Vehicles destroyed in Mosses mayor’s yard
Published 12:41 pm Monday, May 14, 2012
By Fred Guarino
The Lowndes Signal
The burning of two Lowndes County Emergency management vehicles, a town of Mosses vehicle and a personal vehicle at the home of Mosses Mayor Walter Hill has been attributed to retaliation for re-establishment of a police force in Mosses.
Hill said his police department, the Alabama Bureau of Investigation and the state fire marshal have been asked to investigate the burning of the four vehicles, which occurred around 9 p.m. last Friday night.
“Our investigation began Friday night and continues this morning. We currently have investigators on the scene and evidence is being collected and analysed. Obviously it’s still too early into our investigation for this office to have a comment,” said state Fire Marshal Ed Paulk.
“A little over three weeks ago, we hired three police officers for the town of Mosses Police Department,” Hill said.
He said shortly after that, an officer came upon some individuals loitering at a local business who disbursed, with one of them making a threat.
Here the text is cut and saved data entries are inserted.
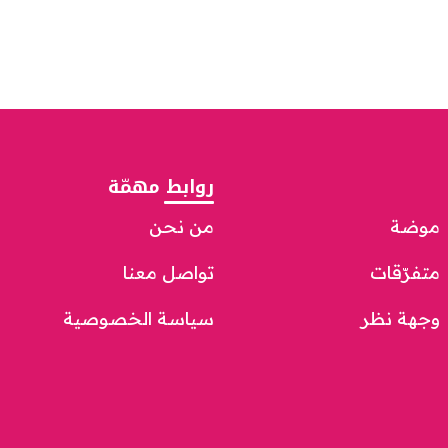
روابط مهمّة
موضة
من نحن
متفرّقات
تواصل معنا
وجهة نظر
سياسة الخصوصية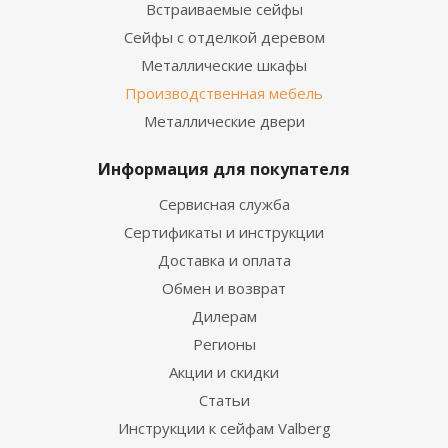
Встраиваемые сейфы
Сейфы с отделкой деревом
Металлические шкафы
Производственная мебель
Металлические двери
Информация для покупателя
Сервисная служба
Сертификаты и инструкции
Доставка и оплата
Обмен и возврат
Дилерам
Регионы
Акции и скидки
Статьи
Инструкции к сейфам Valberg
Hill said drug paraphernalia and drugs were found where the individuals had been loitering.
One of the individuals, he said, made the statement “that they did not want police in Mosses… We didn’t need police in Mosses, and they were going to make certain that they made their message clear and that they were going to get the cars.”
Hill said he believed the threat involved two new police vehicles.
However, he said, it was unknown to him that person who made the threat “would actually implement or follow through on that act in an effort to retaliate against the decision to bring law enforcement back into Mosses.”
Hill said Friday night, an EMA SUV and the county EMA mass casualty vehicle were completely burned, along with a city vehicle and a police officer’s personal vehicle.
Hill said the quick action of the fire department kept vehicle fuel tanks of the MEA vehicles that were “completely full of gas” from exploding, which could have damaged his house, his brother’s house and a neighbor’s house.
“The community has been strong in support and has said to me by calls and visits, ‘Mayor we need this law enforcement and we don’t want to see police leave our community’,” Hill said.
“This was a heinous crime and an effort to threaten me being the mayor,” he said. “I think that the message to the person or persons responsible for this is that the citizens of this community will not live in fear and be threatened by any means by such a heinous crime that a person would find within themselves to do.”
“We’re doing to everything we can to try to make this community as safe as we possibly can by all means necessary under the rule of law,” Hill added.
He said the town is seeking information that will lead to the arrest and conviction of those responsible and is in the process of setting up a reward for additional information toward that end.